MGA Entertainment accused Gaga and her management and licensing companies of making an eleventh-hour request to removed a voice chip from the doll, jeopardizing its delivery to stores in time for Christmas.
The toymaker claims Gaga acted in “bad faith” because she prefers the doll to come out when her new album and perfume are released in 2013.
In its Manhattan Supreme Court suit, MGA charged Gaga and her team “engaged in intentional and deliberate delays” to prevent it from meeting its summer deadline with distributors.
The company claims it has already advanced the singer’s licensing company, the Bravado International Group, $1 million for the rights to make the doll.
MGA agreed to the largest advance it’s ever made “because Lady Gaga is not only an A-list celebrity, but one of the few elite recording artists working today.”

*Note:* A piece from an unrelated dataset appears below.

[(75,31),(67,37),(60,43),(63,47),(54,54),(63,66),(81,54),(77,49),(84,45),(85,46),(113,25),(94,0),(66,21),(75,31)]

Gaga spokesman Amanda Silverman said the singer’s lawyers have not seen the court papers.
“Lady Gaga will vigorously defend MGA's ill-conceived lawsuit and is confident that she will prevail,” Silverman said.
She said the dispute was more between MGA and Bravado, which is an arm of Gaga’s record label Universal Music Group.

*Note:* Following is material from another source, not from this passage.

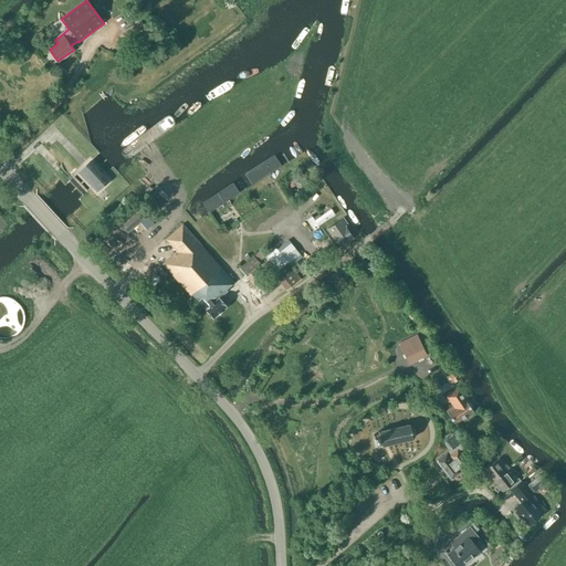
[(79,173),(97,191),(103,187),(108,181),(90,161),(79,173)]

“There was no legitimate reason for dragging Lady Gaga into that dispute,” Silverman said.
MGA claims it sent Gaga, whose real name is Stefani Germanotta, sample dolls in March which she was “blown away” by and that it bent over backward to accommodate the “few tweaks” she suggested.
Through an intermediary, Gaga asked that the doll’s facial structure “be more supermodel-like.”
“Think a prettier version of Gaga,” MGA officials claim they were instructed in emails. “Thin out the cheeks and sharpen the jawline. Give her more of a cat-eye and sexier, poutier lips.
“She loves the shape and build of the body,” they claim another email from Gaga’s rep noted.
They said Gaga loved the doll’s silver Grammy outfit and green crystal dress and that she also wanted to include a “Born This Way” zombie ensemble.
Gaga’s people even suggested making a doll with a removable head to reveal a bloody stump.
MGA contends it went back to the drawing board and came up with a doll to meet Gaga’s demands, but when they sent samples to her in April, she asked that its voice chip be pulled.
Gaga, the toy maker says, sent word on April 23 that she wanted shipping delayed until she was ready to release her new album.
But the company said it responded that deals had already been arranged with distributors, they were ignored or given “false and fraudulent” excuses.
In addition to damages, MGA is asking a judge to allow distribution of the doll as is.